The request: Copy out every line of the records below word for word, leaving out the pictures.

BEGIN Data records

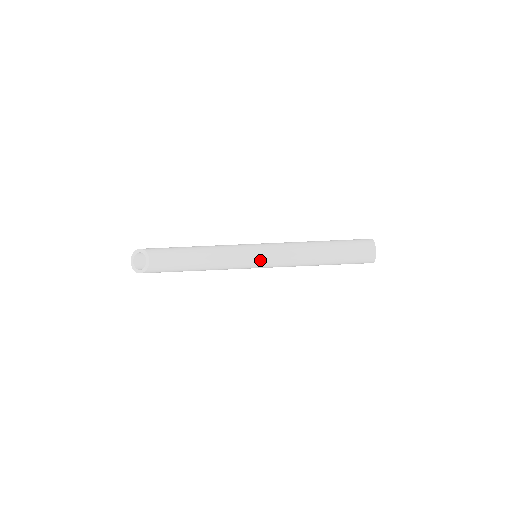
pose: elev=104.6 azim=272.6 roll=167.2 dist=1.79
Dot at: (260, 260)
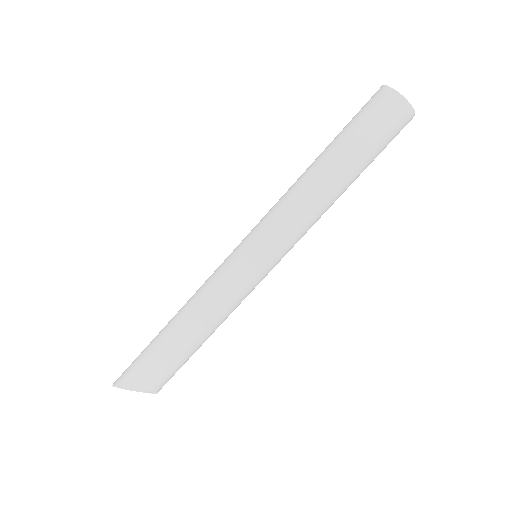
Dot at: (273, 266)
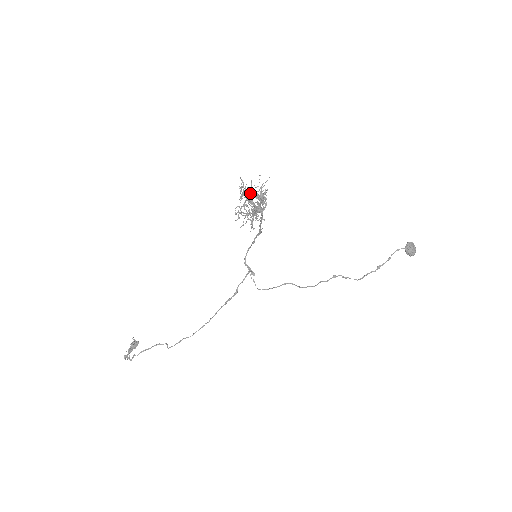
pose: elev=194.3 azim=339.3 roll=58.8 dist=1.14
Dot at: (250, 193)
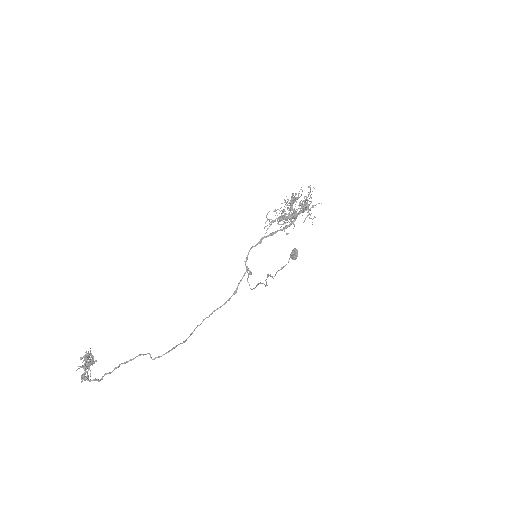
Dot at: occluded
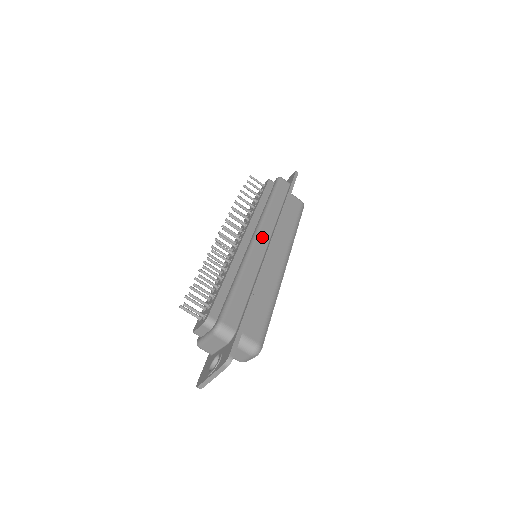
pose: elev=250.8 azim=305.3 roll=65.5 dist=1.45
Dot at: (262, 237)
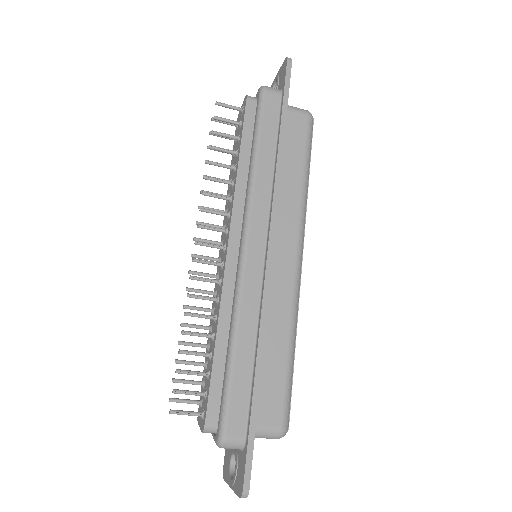
Dot at: (254, 243)
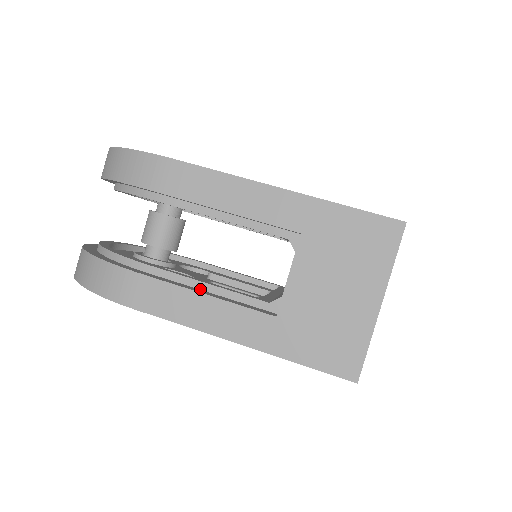
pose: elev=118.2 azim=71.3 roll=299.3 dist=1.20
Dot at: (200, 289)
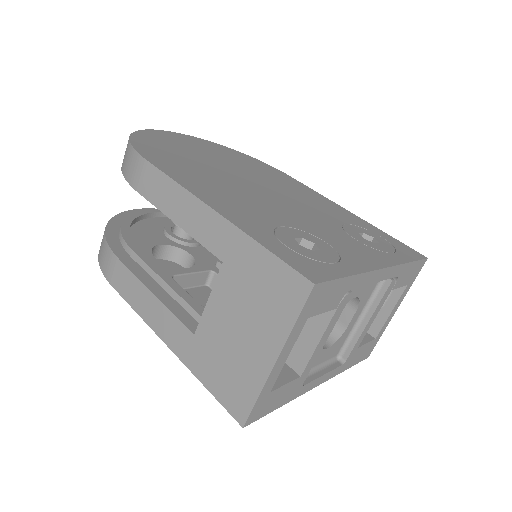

END Data records

Written reply:
pose: elev=104.6 azim=272.6 roll=167.2 dist=1.79
Dot at: (260, 260)
Dot at: (273, 266)
pose: elev=194.3 azim=339.3 roll=58.8 dist=1.14
Dot at: (250, 193)
Dot at: occluded
pose: elev=250.8 azim=305.3 roll=65.5 dist=1.45
Dot at: (262, 237)
Dot at: (254, 243)
pose: elev=118.2 azim=71.3 roll=299.3 dist=1.20
Dot at: (200, 289)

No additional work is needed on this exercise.